クエスト!旅商人の護衛


 朝、いつものように祈りを済ませてから、今吉はクエストボードの元へと向かった。
 すると珍しく春日が居て、おはようーと笑った。今吉も挨拶を返し、何か良いクエストがあったかと聞くと、途端に春日が不安そうな顔になった。
「何かあったん?」
「実は知り合いの商人からクエストを頼まれてねー、護衛のクエストなんだけど」
「護衛? ほんならワシ達も行こか?」
「うーん、嬉しいんだけどちょっと不安なんだよねぃ」
「何か問題があるんか」
「実はね、運ぶ荷物が特殊なんだよねぃ。匂い箱って知ってるー?」
「いや、わからんな」
「匂いで魔物を引き寄せるアイテムなんだよねぃ。それを十数個まとめて隣町のギルドまでお届けするのー」
「なんや、戦闘に力を入れとるギルドからの依頼ってわけかい」
「元はそうなるねぃ」
 もしアイテムが間違って作動したら多くの魔物との戦闘は避けられない。その事が人間にとっても魔物にとっても不安なのだと、魔獣使いである春日は難しい顔をした。
 今吉はその複雑な思いを汲み取ったのか、朝食時にでも皆に相談して欲しいと伝えた。そして笠松達を起こしてくると部屋へ戻った。

 今吉が笠松と高尾を起こし、食堂へ向かうと先ほど話した春日に加え、福井と花宮がいた。
「花宮やん、久しぶりやなあ」
「無事そうですね」
「挨拶ぐらいせえよ」
「分かりましたから目を開かないでください。久しぶりですね。ところで深緋の神は?」
「んー、呼んだら来ると思うで」
「呼ばなくていいです」
 そうして席に着き、料理人が作ってくれた食事を食べながら春日が例のクエストについて説明した。
 真っ先に食いついたのは高尾だった。
「難易度が高いクエストなので皆で護衛はどうでしょうか!」
「蜘蛛の巣は動かねえぞ」
「でも今吉さんは参加するんですよね?」
「勿論や」
「俺だけこの人の護衛するんで」
「わあ花宮さんブレない」
 そこで黙っていた笠松が、クエストを受けようと言った。
「参加するのは俺と高尾と今吉と春日と福井。花宮はあくまで今吉の護衛でいてくれ。蜘蛛の巣が関わるとややこしくなる」
「あー、報酬とか面倒ですからね。狼同盟に一括が依頼人も楽でしょうし」
 高尾がうんうんと頷きながら言い、それならと笠松は春日を連れてクエストの受注に向かった。その間、今吉達四人は食事に専念したのだった。

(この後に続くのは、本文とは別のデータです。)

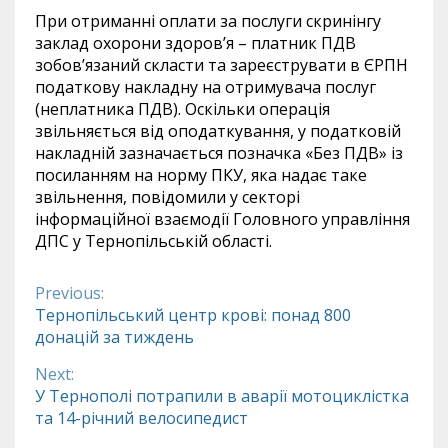
При отриманні оплати за послуги скринінгу
заклад охорони здоров’я – платник ПДВ
зобов’язаний скласти та зареєструвати в ЄРПН
податкову накладну на отримувача послуг
(неплатника ПДВ). Оскільки операція
звільняється від оподаткування, у податковій
накладній зазначається позначка «Без ПДВ» із
посиланням на норму ПКУ, яка надає таке
звільнення, повідомили у секторі
інформаційної взаємодії Головного управління
ДПС у Тернопільській області.
Previous:
Continue
Тернопільський центр крові: понад 800
донацій за тиждень
Reading
Next:
У Тернополі потрапили в аварії мотоциклістка
та 14-річний велосипедист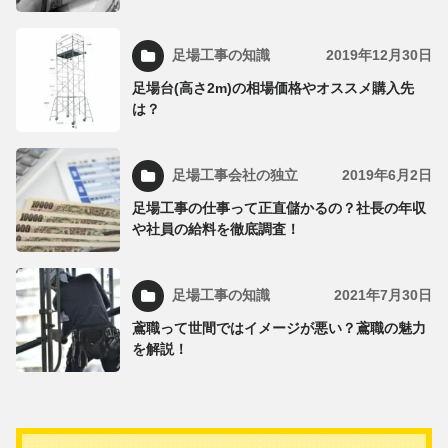
足場工事の知識
2019年12月30日
足場台(高さ2m)の相場価格やオススメ購入先
は？
足場工事会社の独立
2019年6月2日
足場工事の仕事って正直儲かるの？社長の年収
や社員の給料を徹底調査！
足場工事の知識
2021年7月30日
鳶職って世間ではイメージが悪い？鳶職の魅力
を解説！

 食事を終え、護衛する商人と合流すると、皆でぞろぞろと隣町へと出発した。
 依頼主である商人が慎重な性格だった故、匂い箱の管理はしっかりしていたが、どうしても魔物との戦いは避けられない。福井の相変わらず無駄に強い結界の中に商人と荷物を配置し、皆が連携して魔物を追い払う。
 特に春日の妖精女王ティターニアの活躍は目覚ましく、避けられる戦闘はなるべく避ける為にと魔物との会話に何度も試み、避けてくれた。中でも縄張りに進入したことで怒っていた巨大な魔物の怒りを鎮めた際には、もう春日とティターニアだけで良かったのではと今吉が首を傾げた程だった。

 そんなこんなで無事に隣町のギルドに荷物を届けると、春日が代表して商人から報酬をもらい、商人は次の街に行くための商品探しへと向かっていった。
 春日はその背を心配そうに見送り、商人の姿が見えなくなると皆へと振り返り、言った。
「それじゃあ狼同盟の宿に戻ろっかー」
「せやね」
 報酬の山分けはそこでしようと話がまとまり、六人はまた来た道を戻ったのだった。